Walmart announced it’s snapping up telehealth provider MeMD to give consumers nationwide access to virtual urgent care, mental health services, and primary care—which will complement its in-person options at Walmart’s Health Centers. The deal is expected to close in the coming months, according to the retail giant.
By buying into telehealth, Walmart gains another avenue to grow its healthcare business nationally without investing more in brick-and-mortar stores.
- Earlier this year, Insider reported Walmart is likely slowing down on its original plan to build 4,000 clinics by 2029. It still plans to open up 22 clinics this year in addition to the 20 it already has, but its original aggressive expansion strategy likely won’t come to fruition thanks to leadership changes and “competing business priorities” that arose from the pandemic.
- MeMD gives Walmart an opportunity to tap its loyal customer base and lure them to telemental health services—an area of telehealth that’s in particularly high demand. While telehealth adoption for primary care began to drop off over the past month, telemental health usage remains high as the US’ mental health crisis worsens alongside the pandemic. We think MeMD’s mental health services fueled Walmart’s interest: MeMD offers psychiatry services in addition to virtual therapy for both adults and kids (pediatric telepsychiatry a relatively unexplored space by other telehealth vendors).
- So, it appears Walmart isn’t halting its healthcare drive, despite its decelerated clinic expansion. Walmart’s plan could be to grow greater mindshare among health consumers with a low-cost telehealth business so that when it’s stores eventually open, it already has a receptive consumer base to lean on.

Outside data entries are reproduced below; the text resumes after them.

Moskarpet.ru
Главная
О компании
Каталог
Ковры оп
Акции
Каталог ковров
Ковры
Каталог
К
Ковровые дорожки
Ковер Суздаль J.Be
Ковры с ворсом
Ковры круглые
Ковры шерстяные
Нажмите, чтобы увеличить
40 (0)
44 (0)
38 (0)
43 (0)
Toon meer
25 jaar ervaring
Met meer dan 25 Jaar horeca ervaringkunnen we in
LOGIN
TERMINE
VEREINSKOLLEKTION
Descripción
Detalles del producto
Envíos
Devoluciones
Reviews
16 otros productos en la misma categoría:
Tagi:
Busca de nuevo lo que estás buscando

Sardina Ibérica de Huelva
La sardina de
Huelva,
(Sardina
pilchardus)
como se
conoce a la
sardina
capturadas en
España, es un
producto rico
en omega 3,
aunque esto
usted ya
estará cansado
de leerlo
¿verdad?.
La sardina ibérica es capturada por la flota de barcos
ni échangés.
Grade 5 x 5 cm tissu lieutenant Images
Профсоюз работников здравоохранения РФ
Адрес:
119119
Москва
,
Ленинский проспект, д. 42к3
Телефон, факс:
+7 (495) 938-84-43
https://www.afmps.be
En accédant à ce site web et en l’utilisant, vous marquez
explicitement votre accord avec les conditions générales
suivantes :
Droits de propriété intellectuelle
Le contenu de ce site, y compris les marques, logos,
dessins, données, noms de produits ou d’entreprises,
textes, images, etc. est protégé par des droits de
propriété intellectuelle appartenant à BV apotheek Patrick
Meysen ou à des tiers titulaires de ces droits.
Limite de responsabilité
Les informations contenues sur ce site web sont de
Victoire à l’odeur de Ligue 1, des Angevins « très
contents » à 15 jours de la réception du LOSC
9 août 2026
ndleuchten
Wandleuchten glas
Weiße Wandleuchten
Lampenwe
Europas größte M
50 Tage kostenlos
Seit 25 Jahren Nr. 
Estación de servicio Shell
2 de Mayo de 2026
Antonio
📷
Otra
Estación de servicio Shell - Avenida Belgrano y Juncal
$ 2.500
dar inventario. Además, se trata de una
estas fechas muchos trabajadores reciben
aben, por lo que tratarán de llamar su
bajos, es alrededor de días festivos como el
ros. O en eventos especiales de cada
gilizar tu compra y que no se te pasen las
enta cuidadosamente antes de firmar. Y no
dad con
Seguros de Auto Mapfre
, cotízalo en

Walmart’s move into telehealth underscores a trend: Retail giants like CVS are entering the virtual care space, and their in-person clinics may give them a competitive edge over telehealth-only vendors:
- Walmart and CVS are also diving deeper into telehealth—and since they already have physical clinics, they’ll appeal to an increasing number of consumers interested in hybrid care. For example, CVS says its piloting mental health services in stores in addition to leaning more heavily into its e-clinic telehealth solution. This strategy should help lure in new consumers: As the US adjusts to a post-vaccine “new normal,” many consumers will likely prefer the flexibility to choose between in-person and virtual care when needed, per Amwell’s 2020 Physician and Consumer survey.
- This means telehealth vendors like Teladoc that lack a physical clinic presence could have a tough time competing. Unlike Walmart, vendors like Teladoc have yet to offer traditional in-person care—not having this option could cause patients to move toward Walmart, CVS, and eventually Amazon for their virtual care services instead: Although Amazon’s clinics aren’t on the same widespread scale as Walmart and CVS, it does have some employee clinics in partnership with Crossover Health, for instance. This could be a further blow to virtual-only companies like Teladoc, whose management has already revealed it expects little growth in membership this year.